* Given passage:
In fact, for truly hassle-free desktop/laptop use, I just use Debian testing, i386 packages and all, heretic that I am.  I think my framebuffer is 80x25 characters at a resolution of 640x480.  Gentoo still has a place on machines where performance is critical though...

Chris

----------

## hypnotic

I gave up getting framebuffer set up nicely on that laptop. Even with a nice kerenel font it doesn't look very good. I think I had a 1280x1024 framebuffer with background running for a while. I thought about creating a "squashed" framebuff bitmap that would stretch out to the right aspect ratio but decided it wasn't worth it. chris is right that X seems generally more convenient on that machine anyway.

I do run framebuffer on a webserver at 1280x1024. The machine is a dual Celeron 366 and X is too sluggish on it for me. I had fbspash going and liked it. I think when I upgraded from 2.4 to 2.6 kernel,  my splash stopped working. I only recently discovered gensplash but haven't bothered to set it up yet. The main gotcha I ran into with fbsplash is that I could only get 16bit images to work. And even that failed for a while. I finally discovered that my windows graphics program couldn't create the right format. I switched to Gimp and was able to get it to work. The other thing I did for this machine is remove all the console fonts from the kernel but one. I use Sparc 8x16. It gives me 64 lines with 160 characters each. It's perfect for my 17" 4:3 LCD.

* Data below:
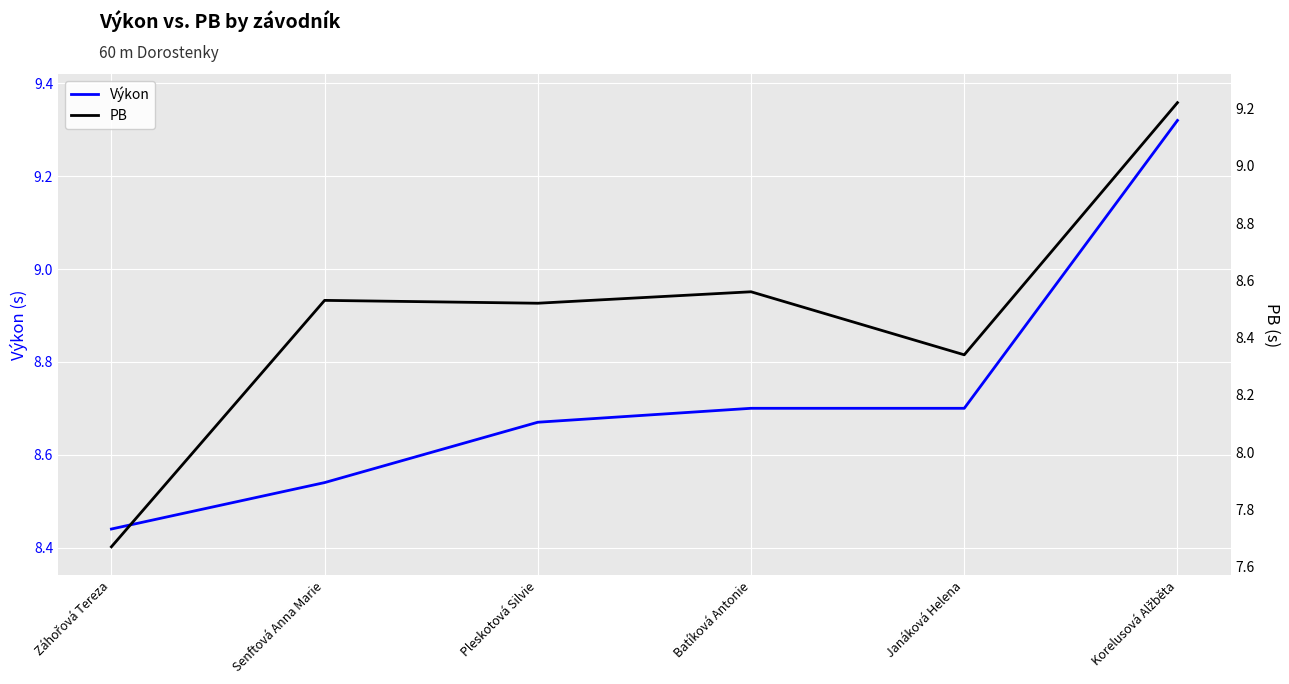

True or false: Výkon and PB intersect in this chart.

False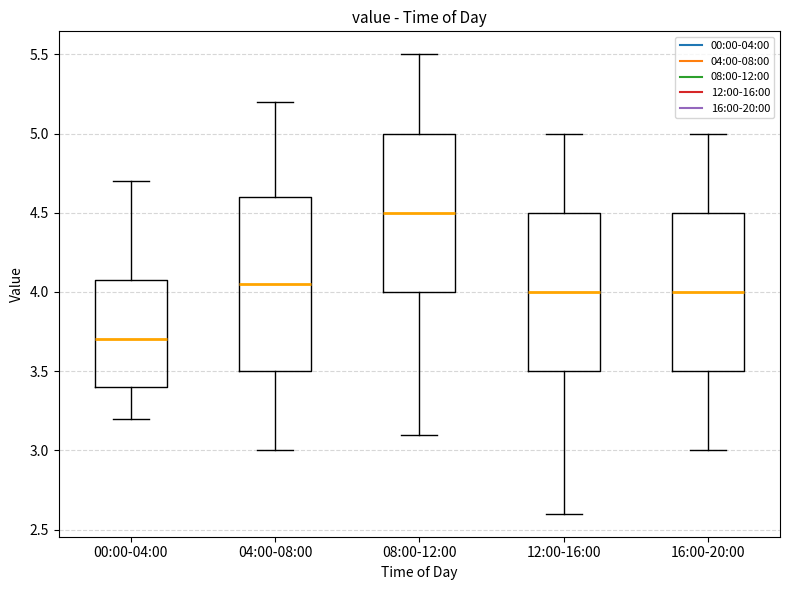

Which box is the tallest, from its lower edge to its upper edge?

04:00-08:00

* What you need to do:
Continue the forum discussion of Linux console framebuffer setups, beginning immediately after its final sentence.

* Output of the exercise:
----------

## rustedgod

Think I'm gonna give up too, though I may still add a nice splash.  Think I'll have to settle for 1280x1024 with that though.  I think on my other machine I wrote a script that used imagemagick and created the splash from one 1280x1024 source image, so it hopefully won't be too much hassle.

Still got this problem with the bloody backlight of the LCD though.  That is, when X starts it doesn't come on so I have to wait till the screen goes into standby (which I set to 1 minute in the xorg.conf), then when I shake the mouse to come out of it, the backlight comes on... still, at least X works at 1680x1050 unlike the fb.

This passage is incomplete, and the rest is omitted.